Am in Vancouver visiting Lindsay. Great times.
Things you should know: A)I just read Microserfs by Douggie Coupland and it, like most of his work, deals with issues like identity in this post-modern area. What it is to be human and whatnot. He's not preachy, just...observant. B) I went to the Vancouver Museum of Art (or whatever the hell it's called) and there was a great exhibit by Kerry James Marshall there dealing with African-American identity. There was some just fantastic breath-taking art there. Wowee. And it seemed like every other exhibit had the word "identity" somewhere in the artist statement. C)While at lunch with Lindsay's classmates, one of them asked me, "Are you a creative-type like Lindsay?" to which I responded, "Yeah... sure". D) I made a Faustian deal with my mother in order to afford Vancouver and it deals with me getting my future more or less lined up or thought about.
So... Basically, I guess you could say that I've been thinking a lot recently on identity and what it is and how exactly I identify myself. And, my extension, how I also want to improve and change myself. "What do I want people to know me as?" has crossed my mind more and more frequently lately. I feel like there's not a lot to me. But yet there's so much more to me.
I mean, what are the things I care about? Isn't that a good way to work out identity? Well, let's see...there's friends, family, pets...and being a big old geek. I mean really, I love my nerd-dom, but it seems a little bit...all consuming at times. Is that all there is? What else is there? I mean I feel like I have a pretty integrated identity. All of the parts make up a coherent whole. But how does one go about changing that? *shrug*
I introduced myself as Deno today to all of Lin's friends. I think I need to start doing that more often. I think I *want* to start doing that more often.
Going back a bit, I really do feel like I am a creative person. I know I have tons of creativity and plenty of imagination. Yet, I don't know how to express it enough, I guess. I mean, that's one reason I love role playing so much: it allows to show that off, either as a player or as a GM. But that's the only thing it's used for/I know how to use it for. But I want to do more than that. I want to paint, or draw, or write, or sing, or do SOMETHING! Expression is never something I've been particularly great at even though I'm terrific at being completely comfortable with myself.
There are things that I cannot change about my identity. And I guess I really don't want to change anything, but rather expand upon it and evolve.

• _Given material_
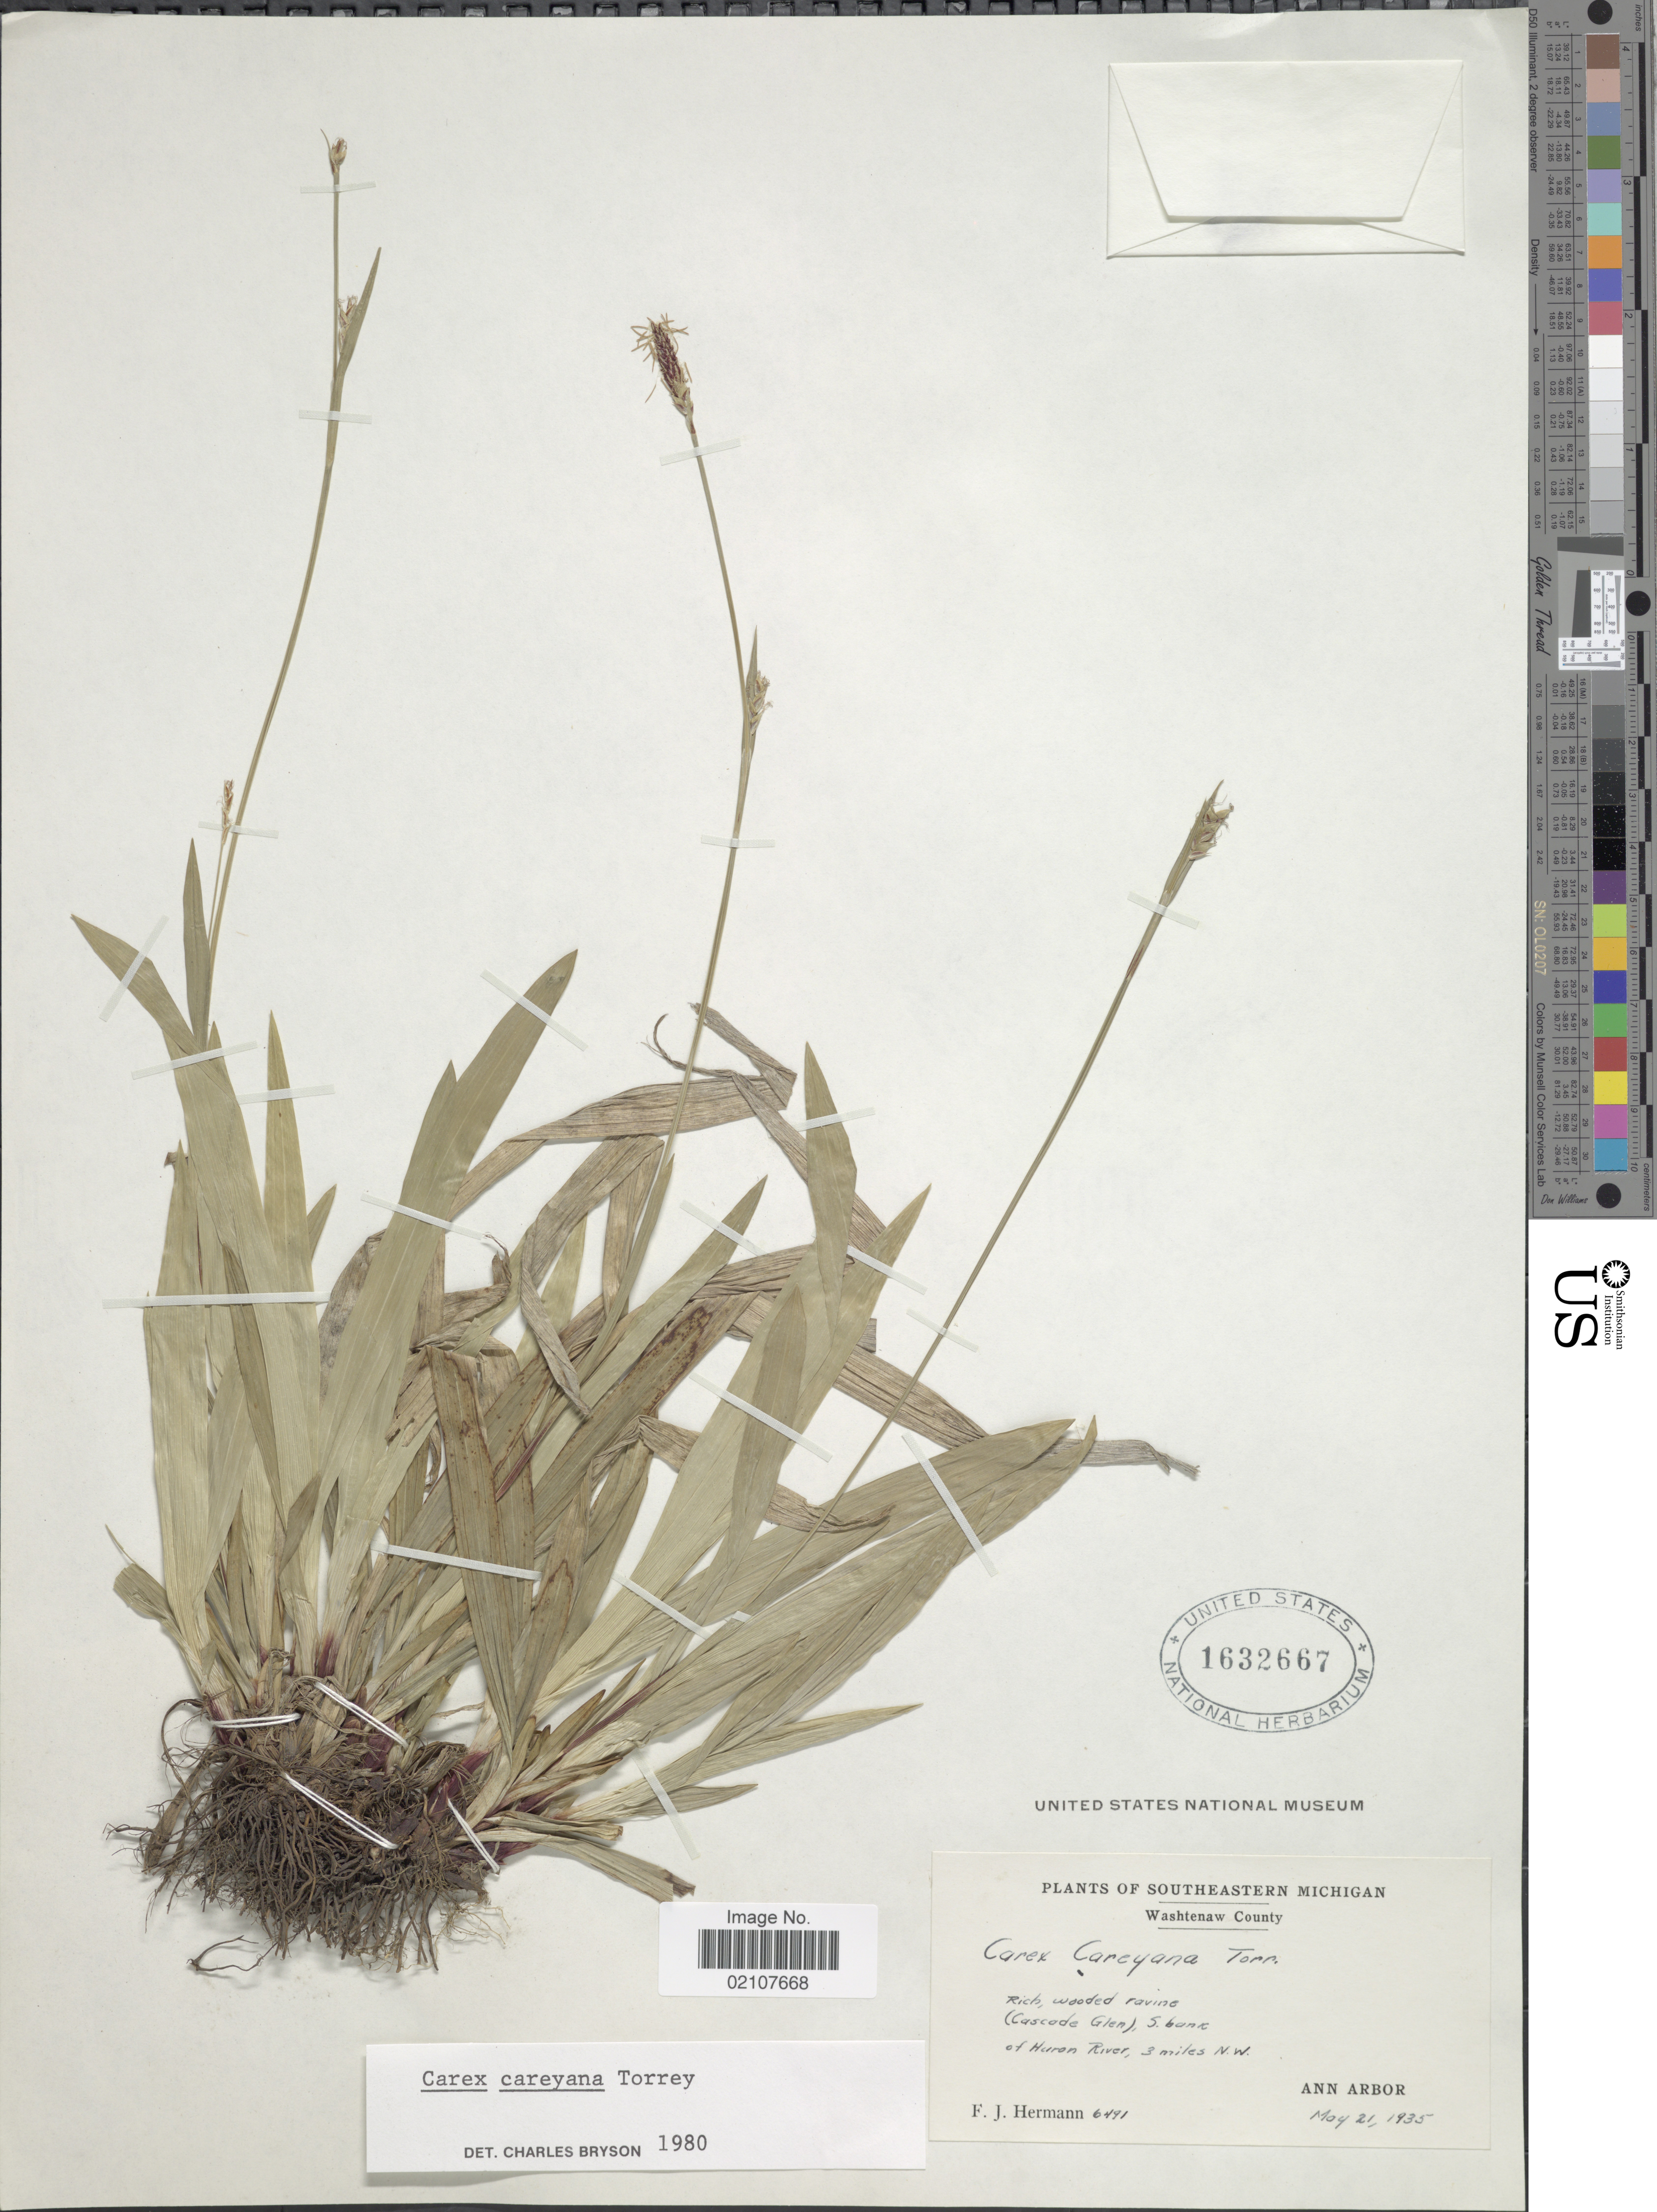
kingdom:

• _Direction 1_
Reproduce the blog post between "So... Basically, I" and "more to me.", inclusive.
• _Direction 2_
In the blog post, what name did the writer use when introducing themselves to Lin's friends?
Use only the blog post.

• _Exercise result 1_
So... Basically, I guess you could say that I've been thinking a lot recently on identity and what it is and how exactly I identify myself. And, my extension, how I also want to improve and change myself. "What do I want people to know me as?" has crossed my mind more and more frequently lately. I feel like there's not a lot to me. But yet there's so much more to me.

• _Exercise result 2_
Deno